A number of sectors are unpopular among investors at the moment due to their uncertain outlooks. This could mean that they contain quality businesses trading at attractive prices.

Oaktree Capital co-founder Howard Marks (Trades, Portfolio) has previously purchased unloved stocks when their outlooks have been highly uncertain. His attitude toward risk and a willingness to go against his investing peers, as detailed in his 2011 book, "The Most Important Thing," may explain his market-beating returns over the long term.

A wide range of unloved stocks

There are always stocks that are unpopular among investors, but at the moment there are numerous businesses trading at low valuations due to investor pessimism regarding their financial prospects.

For example, shares in many travel and leisure companies, retailers and other consumer-focused businesses are in low demand among investors due to their uncertain financial outlooks. For some of these companies, a low stock price may be deserved. But for others, a cheap stock price could represent a buying opportunity for value investors.

The inherent appeal of buying unloved stocks to access favorable risk-reward opportunities was highlighted by Marks in his book. He wrote:

“The safest and most potentially profitable thing is to buy something when no one likes it.”

Temporary versus permanent losses

Investing in any stock could lead to a loss over a short period of time. However, the present uncertain economic outlook that is causing heightened volatility across the stock market may increase the chances of experiencing losses in the near term.

This shouldn’t cause fear or panic among value investors. Share prices are impossible to accurately predict in the short run, and can move sharply in either direction. If they are quality businesses with wide economic moats, they are likely to recover over the long run even if investor sentiment toward them is weak at the time.

This view is discussed by Marks, who is seemingly unconcerned about the prospect of experiencing temporary setbacks from holdings within his portfolio:

“The possibility of permanent loss is the risk I worry about.”

Financial strength

Buying unloved stocks with uncertain futures may mean that your holdings are likely to experience difficult operating conditions in the short run.

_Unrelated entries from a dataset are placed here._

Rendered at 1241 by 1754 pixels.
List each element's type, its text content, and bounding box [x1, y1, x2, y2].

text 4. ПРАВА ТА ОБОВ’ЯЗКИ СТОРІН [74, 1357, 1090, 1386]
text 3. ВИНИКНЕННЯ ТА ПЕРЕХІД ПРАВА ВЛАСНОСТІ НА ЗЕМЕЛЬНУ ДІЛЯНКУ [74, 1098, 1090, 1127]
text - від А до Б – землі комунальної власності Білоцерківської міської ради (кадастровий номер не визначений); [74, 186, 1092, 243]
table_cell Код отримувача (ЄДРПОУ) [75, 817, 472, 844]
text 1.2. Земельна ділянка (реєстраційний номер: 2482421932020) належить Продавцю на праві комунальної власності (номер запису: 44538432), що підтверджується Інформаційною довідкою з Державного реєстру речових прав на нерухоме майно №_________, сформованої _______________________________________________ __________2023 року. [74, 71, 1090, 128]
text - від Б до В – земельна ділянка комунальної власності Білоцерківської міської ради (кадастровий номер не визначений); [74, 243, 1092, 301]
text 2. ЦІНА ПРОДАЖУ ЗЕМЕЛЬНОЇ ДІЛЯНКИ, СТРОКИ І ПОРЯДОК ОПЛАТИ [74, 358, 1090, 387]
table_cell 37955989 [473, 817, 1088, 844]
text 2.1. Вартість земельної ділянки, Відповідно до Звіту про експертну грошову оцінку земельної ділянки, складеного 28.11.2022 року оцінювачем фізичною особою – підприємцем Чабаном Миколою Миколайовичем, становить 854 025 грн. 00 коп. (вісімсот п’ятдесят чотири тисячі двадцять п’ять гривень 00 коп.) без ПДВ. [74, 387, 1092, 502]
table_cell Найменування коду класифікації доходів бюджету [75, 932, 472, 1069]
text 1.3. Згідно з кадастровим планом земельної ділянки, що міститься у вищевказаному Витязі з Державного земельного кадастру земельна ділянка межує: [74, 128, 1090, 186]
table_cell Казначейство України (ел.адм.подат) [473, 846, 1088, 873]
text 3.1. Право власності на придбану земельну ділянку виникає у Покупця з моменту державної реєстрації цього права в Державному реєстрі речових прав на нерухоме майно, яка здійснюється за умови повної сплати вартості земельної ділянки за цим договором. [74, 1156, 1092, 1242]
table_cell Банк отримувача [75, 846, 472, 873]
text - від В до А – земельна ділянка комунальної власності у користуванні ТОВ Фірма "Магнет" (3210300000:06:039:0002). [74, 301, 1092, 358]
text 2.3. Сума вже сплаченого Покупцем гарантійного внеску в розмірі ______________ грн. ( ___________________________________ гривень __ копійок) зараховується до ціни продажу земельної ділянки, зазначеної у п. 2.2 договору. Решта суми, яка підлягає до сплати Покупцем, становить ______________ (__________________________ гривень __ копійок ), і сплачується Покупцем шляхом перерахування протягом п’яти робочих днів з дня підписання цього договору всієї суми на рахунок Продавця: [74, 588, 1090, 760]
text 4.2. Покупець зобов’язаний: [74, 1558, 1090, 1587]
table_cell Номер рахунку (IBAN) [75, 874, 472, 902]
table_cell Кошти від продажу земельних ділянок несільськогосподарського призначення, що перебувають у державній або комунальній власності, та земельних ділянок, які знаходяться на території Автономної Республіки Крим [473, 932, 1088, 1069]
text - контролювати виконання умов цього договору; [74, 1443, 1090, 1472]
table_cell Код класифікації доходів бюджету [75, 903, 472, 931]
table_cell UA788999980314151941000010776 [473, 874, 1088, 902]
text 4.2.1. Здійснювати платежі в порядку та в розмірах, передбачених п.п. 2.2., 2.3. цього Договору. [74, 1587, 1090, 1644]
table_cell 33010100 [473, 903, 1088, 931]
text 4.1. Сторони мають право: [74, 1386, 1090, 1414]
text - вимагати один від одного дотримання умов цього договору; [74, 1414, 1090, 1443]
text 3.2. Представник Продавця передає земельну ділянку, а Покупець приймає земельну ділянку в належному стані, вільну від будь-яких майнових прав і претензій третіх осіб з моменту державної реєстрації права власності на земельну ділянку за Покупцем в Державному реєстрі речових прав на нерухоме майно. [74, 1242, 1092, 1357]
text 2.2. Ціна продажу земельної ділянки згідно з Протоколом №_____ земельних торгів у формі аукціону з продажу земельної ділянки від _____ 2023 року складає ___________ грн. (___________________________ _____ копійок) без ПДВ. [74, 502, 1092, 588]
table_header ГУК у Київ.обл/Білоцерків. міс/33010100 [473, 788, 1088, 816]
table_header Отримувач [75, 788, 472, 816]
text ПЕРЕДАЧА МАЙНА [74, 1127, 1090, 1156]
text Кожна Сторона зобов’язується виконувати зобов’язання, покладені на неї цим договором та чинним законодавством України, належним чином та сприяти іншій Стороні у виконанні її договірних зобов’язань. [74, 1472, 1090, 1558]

Therefore, it is paramount that your holdings have the financial strength to cope with difficult trading conditions that may persist for an extended period of time. For example, manageable amounts of leverage and large cash positions could be prerequisites for investors who are considering the purchase of a business.

Marks identified the importance of a company’s financial strength, alongside an investor being able to adopt a sound mindset, in his book:

“Patient opportunism, buttressed by a contrarian attitude and strong balance sheet, can yield amazing profits during meltdowns.”

Stock market cyclicality

The economy’s uncertain outlook may have caused investor sentiment toward some stocks to be weaker than it has been for many years. But it is part of the stock market’s cyclicality that has been in existence since companies began first being bought and sold by investors.

Therefore, investors should not hold the view that pessimism among their peers will last in perpetuity. It is highly likely to be replaced by optimism over the long run.

Marks noted in his book that stock market cyclicality is a constant:

“Cycles will never stop occurring. If there were such a thing as a completely efficient market, and if people really made decisions in a calculating and unemotional manner, perhaps cycles (or at least their extremes) would be banished. But that’ll never be the case”.